Seems pretty wildly different to me. Here's a few differences I've noticed so far:
Meteor provides access to the MongoDB API from the client side, which is awesome, but it doesn't provide any way to lock it down, which means anyone can open up their javascript console and delete all your records. They plan to fix this by adding authorization, but for now Meteor is more of a fun toy to use only with people you trust not to mess up your data. That makes it great for single user or small group collaborative applications.
Derby has a very different model API which is synchronized in memory on the server side, rather than via a database, and it will only passively persisted to disk... when the devs get around to writing that part.
Meteor will host your code for you!

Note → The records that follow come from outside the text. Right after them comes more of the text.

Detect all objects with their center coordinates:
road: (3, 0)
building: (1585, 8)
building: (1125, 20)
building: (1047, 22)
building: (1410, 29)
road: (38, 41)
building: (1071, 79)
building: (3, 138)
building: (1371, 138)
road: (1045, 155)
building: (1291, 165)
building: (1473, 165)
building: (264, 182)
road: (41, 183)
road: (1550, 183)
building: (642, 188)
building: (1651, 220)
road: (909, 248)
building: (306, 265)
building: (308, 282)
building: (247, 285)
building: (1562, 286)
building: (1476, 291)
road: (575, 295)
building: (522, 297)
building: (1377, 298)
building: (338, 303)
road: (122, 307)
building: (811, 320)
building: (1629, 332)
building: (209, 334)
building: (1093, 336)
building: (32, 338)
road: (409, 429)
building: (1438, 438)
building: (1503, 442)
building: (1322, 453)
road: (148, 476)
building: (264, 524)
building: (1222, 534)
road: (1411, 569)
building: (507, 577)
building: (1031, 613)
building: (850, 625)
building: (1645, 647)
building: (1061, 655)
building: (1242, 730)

That is pretty awesome of them I must say. Also they have videos and exercises along with their examples, which makes it easy to lean. Derby doesn't even tell you how to run their examples on your own box :P. I still can't figure out how to run them =[.

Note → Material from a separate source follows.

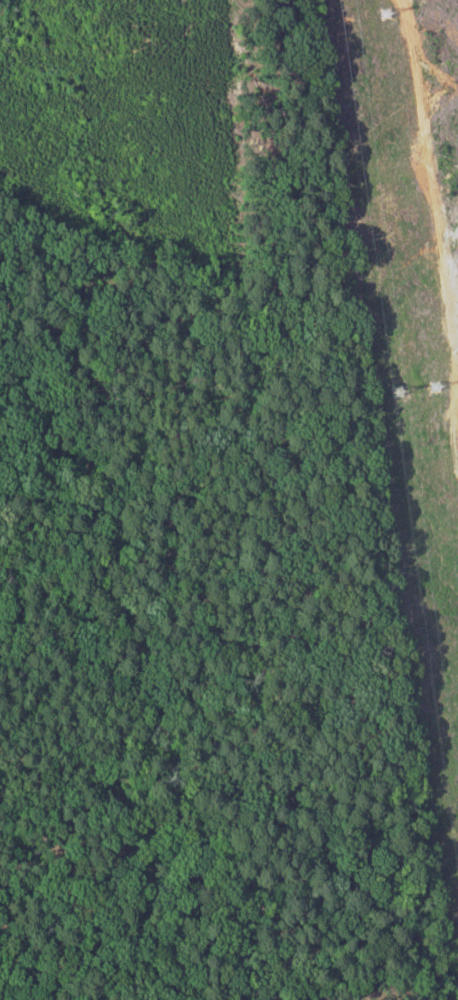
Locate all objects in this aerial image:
power tower: (343, 16)
power tower: (380, 17)
power tower: (431, 388)
power tower: (392, 395)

Derby has nice conflict resolution and offline support, including operational transformations. This was the main draw of it, for me. With Meteor, you have to craft Mongo database queries in such a way that you don't end up clobbering your data, and clients automatically decide which data binding subscriptions to believe when they receive conflicting information based on which subscription was made first.

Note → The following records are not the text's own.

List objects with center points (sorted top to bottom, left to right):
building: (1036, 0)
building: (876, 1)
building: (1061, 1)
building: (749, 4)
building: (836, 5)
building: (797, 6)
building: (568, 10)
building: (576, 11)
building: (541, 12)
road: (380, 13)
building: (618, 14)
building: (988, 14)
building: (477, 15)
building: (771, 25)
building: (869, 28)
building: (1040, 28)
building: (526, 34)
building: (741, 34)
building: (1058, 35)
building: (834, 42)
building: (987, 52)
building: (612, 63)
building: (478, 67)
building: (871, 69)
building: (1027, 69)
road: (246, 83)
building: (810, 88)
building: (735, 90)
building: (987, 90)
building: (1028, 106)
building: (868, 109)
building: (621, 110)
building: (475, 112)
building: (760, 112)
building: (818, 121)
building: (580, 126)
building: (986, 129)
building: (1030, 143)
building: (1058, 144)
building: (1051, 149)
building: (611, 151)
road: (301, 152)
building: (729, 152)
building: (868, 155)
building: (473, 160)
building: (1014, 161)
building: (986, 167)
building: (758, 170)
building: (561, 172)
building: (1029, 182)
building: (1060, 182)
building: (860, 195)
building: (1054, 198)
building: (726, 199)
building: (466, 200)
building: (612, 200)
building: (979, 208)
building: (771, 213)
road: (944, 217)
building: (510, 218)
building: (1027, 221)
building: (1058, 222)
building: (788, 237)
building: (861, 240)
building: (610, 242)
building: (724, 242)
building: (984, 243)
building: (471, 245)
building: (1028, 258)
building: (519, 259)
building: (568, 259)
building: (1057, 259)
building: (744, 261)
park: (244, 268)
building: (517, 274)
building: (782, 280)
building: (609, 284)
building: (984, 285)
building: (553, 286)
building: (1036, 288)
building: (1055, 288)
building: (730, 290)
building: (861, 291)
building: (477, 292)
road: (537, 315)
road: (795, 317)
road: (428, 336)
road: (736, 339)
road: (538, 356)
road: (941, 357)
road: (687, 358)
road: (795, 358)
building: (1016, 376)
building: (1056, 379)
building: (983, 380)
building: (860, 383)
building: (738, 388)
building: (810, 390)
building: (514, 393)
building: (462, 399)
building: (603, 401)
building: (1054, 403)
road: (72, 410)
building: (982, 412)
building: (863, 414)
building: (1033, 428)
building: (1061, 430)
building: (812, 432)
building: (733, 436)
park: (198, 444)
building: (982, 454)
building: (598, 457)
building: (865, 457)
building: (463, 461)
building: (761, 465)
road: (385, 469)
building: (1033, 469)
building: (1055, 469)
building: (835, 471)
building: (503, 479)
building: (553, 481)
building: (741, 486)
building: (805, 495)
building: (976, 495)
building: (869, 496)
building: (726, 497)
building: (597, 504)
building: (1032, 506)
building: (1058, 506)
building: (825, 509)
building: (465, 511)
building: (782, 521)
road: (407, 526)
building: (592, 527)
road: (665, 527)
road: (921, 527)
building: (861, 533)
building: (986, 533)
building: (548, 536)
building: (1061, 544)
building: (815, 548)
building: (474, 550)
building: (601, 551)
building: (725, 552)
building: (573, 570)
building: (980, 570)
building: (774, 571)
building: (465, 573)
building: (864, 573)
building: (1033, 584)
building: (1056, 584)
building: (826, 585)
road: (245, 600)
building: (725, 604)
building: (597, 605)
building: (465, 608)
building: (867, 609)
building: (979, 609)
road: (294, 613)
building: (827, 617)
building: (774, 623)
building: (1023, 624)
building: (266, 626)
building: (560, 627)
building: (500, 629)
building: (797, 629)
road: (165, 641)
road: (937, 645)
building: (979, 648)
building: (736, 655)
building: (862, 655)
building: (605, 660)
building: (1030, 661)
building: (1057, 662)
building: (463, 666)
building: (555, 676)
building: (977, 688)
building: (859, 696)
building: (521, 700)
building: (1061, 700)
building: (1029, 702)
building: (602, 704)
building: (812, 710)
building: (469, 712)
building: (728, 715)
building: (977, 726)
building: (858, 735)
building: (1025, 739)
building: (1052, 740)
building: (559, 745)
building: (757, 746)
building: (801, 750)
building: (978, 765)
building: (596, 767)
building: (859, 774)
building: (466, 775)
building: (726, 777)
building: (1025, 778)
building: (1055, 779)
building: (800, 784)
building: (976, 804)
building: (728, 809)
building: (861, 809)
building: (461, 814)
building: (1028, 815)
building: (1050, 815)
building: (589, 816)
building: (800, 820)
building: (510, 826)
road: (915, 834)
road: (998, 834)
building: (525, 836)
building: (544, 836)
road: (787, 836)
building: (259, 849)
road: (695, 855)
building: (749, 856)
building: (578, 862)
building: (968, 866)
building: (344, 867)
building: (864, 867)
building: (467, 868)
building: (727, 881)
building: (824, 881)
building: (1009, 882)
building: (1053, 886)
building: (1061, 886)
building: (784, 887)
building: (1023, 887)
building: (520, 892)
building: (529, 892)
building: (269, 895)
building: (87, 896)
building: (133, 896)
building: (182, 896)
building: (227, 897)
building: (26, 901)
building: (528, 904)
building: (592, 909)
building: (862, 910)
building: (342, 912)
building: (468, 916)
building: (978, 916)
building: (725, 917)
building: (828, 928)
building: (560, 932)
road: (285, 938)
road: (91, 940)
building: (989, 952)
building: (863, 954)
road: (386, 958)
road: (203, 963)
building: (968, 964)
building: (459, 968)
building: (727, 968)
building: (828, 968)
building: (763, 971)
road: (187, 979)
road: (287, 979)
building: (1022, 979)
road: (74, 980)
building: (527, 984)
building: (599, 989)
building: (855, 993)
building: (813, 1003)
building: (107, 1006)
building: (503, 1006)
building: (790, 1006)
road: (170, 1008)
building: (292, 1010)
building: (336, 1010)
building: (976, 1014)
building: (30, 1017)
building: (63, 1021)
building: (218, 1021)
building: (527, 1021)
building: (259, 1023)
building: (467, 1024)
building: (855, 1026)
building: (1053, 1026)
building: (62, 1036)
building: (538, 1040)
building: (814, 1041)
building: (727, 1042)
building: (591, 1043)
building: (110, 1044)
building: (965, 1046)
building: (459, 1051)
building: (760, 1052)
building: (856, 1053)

Meteor doesn't require any special syntax to do data binding. It just binds all values by default, like Angular does. Derby takes the Knockout approach and only binds what you tell it to.
Meteor runs every request on the server side in its own thread like traditional web servers do, while Derby does things the Node way and uses Express.
In Meteor you declare event handlers using selectors like in Backbone, while in Derby you can declare them in x-bind attributes.
I'm sure there are a lot more differences, but these are the main things I noticed when I was reading the documentation on both sites.